Dans la continuité de la première biennale, créée en 2007, PHOTOQUAI 2011, dédiée à la photographie non occidentale, poursuit sa mission d’origine en faisant découvrir des artistes dont l’œuvre est inédite en Europe. Mission fédératrice aussi puisqu’il s’agit de multiplier les croisements de regards en un système d’échange d’un lieu à l’autre. Après l’immense succès que les deux premières biennales ont connu en 2007 et 2009, aussi bien auprès du public que de la presse, nous avons étendu la durée de cette manifestation à presque trois mois, du 13 septembre au 4 décembre. Projections, conférences, colloque sur la photographie africaine scandent cet événement d’envergure internationale.
La direction artistique revient cette année à Françoise Huguier, photographe et réalisatrice, femme de terrain qui a donné une vision sans complaisance des appartements communautaires de Saint-Pétersbourg comme des femmes africaines dont elle a peint l’intimité à travers son objectif, avec une infinie justesse. Pour cette nouvelle édition, elle a sélectionné en lien avec quinze commissaires dont Olivier Culmann pour l’Inde, Christine Eyéné pour l’Afrique, Christian Caujolle pour Cuba ou encore Mouna Mekouar pour le Maghreb, une quarantaine de photographes émergents de près de trente pays différents qui, par l’instantané et la magie de l’image, ont fixé un nouveau mode de rapport au monde.
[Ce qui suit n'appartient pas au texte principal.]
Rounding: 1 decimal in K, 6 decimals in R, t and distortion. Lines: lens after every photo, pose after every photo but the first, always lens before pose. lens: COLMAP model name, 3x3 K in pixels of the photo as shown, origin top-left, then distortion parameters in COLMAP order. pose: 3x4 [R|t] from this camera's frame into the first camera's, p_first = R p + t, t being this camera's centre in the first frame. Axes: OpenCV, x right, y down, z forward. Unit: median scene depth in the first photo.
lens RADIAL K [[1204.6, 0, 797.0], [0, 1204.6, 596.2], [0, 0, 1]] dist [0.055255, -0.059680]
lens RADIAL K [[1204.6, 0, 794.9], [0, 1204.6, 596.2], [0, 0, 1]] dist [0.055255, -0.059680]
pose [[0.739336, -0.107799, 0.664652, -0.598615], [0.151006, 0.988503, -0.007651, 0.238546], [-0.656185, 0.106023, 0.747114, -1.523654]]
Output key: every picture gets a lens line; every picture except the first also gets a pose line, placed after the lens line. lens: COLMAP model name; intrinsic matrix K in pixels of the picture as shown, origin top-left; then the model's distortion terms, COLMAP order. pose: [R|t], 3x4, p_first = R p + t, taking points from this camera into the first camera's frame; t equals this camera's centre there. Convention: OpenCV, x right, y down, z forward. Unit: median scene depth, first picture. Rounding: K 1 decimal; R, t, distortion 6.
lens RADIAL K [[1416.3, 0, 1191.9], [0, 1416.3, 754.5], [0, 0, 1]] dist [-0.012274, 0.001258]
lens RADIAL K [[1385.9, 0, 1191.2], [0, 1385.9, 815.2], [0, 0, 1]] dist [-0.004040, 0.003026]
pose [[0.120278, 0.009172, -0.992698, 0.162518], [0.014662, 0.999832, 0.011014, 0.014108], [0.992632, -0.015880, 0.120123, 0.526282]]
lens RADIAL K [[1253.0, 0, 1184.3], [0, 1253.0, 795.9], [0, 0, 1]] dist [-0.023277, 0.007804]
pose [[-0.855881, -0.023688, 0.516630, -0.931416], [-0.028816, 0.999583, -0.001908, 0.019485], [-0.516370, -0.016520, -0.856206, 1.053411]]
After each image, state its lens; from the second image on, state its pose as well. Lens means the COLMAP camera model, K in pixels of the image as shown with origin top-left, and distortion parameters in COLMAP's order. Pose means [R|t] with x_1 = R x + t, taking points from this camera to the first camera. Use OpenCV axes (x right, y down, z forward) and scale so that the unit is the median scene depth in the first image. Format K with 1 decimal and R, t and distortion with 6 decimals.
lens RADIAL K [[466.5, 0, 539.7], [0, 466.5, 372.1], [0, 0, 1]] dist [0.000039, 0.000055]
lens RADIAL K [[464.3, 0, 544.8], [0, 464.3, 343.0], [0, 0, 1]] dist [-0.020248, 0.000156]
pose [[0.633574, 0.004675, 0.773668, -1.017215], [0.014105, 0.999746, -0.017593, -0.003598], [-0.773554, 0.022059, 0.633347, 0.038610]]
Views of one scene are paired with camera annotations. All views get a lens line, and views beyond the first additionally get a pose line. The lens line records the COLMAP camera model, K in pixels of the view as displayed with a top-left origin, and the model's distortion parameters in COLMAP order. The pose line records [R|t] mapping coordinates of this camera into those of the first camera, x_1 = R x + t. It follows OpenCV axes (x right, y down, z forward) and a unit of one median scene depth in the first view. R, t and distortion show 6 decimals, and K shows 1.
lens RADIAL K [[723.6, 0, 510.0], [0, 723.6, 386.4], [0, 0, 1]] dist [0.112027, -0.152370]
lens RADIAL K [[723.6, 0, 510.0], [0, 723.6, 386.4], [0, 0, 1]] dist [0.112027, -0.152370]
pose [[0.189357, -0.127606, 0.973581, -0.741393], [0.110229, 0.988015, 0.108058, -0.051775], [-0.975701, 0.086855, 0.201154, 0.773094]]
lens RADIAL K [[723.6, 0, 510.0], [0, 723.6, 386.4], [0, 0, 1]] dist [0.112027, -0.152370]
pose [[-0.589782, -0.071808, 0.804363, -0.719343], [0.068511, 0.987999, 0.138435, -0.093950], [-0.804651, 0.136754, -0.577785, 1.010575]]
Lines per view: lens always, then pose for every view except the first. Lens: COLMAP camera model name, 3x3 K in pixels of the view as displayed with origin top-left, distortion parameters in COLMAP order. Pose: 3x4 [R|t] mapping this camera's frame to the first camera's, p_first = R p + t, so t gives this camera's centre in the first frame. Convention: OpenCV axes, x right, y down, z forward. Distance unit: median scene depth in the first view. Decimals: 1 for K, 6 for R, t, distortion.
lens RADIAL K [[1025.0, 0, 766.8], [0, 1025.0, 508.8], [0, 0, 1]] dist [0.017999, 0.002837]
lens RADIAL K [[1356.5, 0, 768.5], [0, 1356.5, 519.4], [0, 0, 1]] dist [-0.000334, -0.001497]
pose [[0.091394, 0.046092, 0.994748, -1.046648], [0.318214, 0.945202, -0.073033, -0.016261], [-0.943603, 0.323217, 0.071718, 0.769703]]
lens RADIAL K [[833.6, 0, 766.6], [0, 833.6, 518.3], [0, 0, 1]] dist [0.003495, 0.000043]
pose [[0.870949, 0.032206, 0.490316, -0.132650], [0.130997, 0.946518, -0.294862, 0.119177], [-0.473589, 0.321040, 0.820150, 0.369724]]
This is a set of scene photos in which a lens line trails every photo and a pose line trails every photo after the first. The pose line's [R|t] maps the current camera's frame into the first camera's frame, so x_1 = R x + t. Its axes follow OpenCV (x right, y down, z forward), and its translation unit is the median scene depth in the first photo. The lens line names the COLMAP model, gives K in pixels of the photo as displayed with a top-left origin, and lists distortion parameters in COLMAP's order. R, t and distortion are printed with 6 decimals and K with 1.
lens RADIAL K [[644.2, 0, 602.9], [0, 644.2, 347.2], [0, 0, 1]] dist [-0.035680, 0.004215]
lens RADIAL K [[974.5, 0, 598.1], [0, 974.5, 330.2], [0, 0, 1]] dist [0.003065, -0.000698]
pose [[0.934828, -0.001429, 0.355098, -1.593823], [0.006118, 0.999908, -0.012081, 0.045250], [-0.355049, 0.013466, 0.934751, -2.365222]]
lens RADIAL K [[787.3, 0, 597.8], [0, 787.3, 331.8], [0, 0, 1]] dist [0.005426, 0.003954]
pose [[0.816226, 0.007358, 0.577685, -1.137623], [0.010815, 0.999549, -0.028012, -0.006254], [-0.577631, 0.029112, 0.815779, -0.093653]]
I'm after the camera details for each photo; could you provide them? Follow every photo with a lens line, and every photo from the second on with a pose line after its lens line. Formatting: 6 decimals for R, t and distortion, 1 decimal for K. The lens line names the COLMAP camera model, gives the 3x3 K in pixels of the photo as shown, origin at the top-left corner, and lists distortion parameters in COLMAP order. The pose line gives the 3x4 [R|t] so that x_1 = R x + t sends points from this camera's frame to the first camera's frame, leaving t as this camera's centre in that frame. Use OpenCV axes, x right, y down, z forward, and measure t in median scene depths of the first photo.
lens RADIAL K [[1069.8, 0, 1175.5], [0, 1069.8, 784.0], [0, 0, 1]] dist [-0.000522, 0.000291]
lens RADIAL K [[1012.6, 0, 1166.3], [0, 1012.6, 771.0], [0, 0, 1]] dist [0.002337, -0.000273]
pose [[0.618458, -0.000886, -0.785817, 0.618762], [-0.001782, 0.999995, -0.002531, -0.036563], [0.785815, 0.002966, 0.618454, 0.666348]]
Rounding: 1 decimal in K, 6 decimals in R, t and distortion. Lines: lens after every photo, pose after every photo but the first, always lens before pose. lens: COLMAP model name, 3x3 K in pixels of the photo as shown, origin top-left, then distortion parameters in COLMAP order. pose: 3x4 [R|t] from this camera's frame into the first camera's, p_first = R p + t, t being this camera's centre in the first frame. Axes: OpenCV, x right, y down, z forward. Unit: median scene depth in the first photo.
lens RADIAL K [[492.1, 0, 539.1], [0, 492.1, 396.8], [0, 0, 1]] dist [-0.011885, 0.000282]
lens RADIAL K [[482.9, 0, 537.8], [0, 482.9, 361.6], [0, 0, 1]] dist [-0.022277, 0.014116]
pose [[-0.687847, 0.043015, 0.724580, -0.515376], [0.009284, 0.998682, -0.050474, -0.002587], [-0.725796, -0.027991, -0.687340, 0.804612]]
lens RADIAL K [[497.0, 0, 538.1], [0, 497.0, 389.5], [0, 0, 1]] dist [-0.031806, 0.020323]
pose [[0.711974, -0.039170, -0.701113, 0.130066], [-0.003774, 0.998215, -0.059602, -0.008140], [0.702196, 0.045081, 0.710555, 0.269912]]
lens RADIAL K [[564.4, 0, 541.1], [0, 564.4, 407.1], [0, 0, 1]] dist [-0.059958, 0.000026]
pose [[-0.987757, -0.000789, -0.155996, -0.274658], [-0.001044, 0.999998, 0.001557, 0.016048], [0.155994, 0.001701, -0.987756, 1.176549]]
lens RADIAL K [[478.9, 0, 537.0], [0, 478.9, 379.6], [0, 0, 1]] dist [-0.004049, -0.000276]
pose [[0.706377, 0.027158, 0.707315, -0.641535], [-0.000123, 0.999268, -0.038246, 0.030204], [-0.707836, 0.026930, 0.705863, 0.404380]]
Les œuvres sont une fois encore exposées sur les berges de la Seine suivant un parcours spécialement conçu par Patrick Jouin. Ce scénographe, partenaire de la première heure, conscient que, comme le disait Willy Ronis : « les photos sont pleines d’histoires », sait marier la couleur et le noir et blanc et faire alterner avec bonheur les formats ou les séries dans un souci permanent de mise en valeur de chaque mode d’expression individuel.
Cinq photographes sont également présentés dans l’enceinte du jardin du musée, comme pour assurer le passage de l’espace urbain à un univers végétal touffu, labyrinthique et quasi initiatique. Chaque artiste se révèle par l’identité de son point de vue mais également par ses contextes de production et d’influences. Filiation directe ou clin d’œil parodique, ce jeu de miroir, qui renvoie à des réalités et des repères différents des nôtres, tisse une véritable aventure du regard. Je remercie les partenaires associés cette année à ce projet, notamment la galerie Baudoin Lebon, la galerie In Camera, la galerie Paris Beijing, la Maison de l’Amérique latine, la Maison européenne de la photographie, le Petit Palais, la Polka Galerie, la tour Eiffel qui contribuent, à travers cette promenade esthétique dans Paris, à ouvrir des perspectives éclectiques sur la création contemporaine.
Stéphane Martin, Président du musée du quai Branly.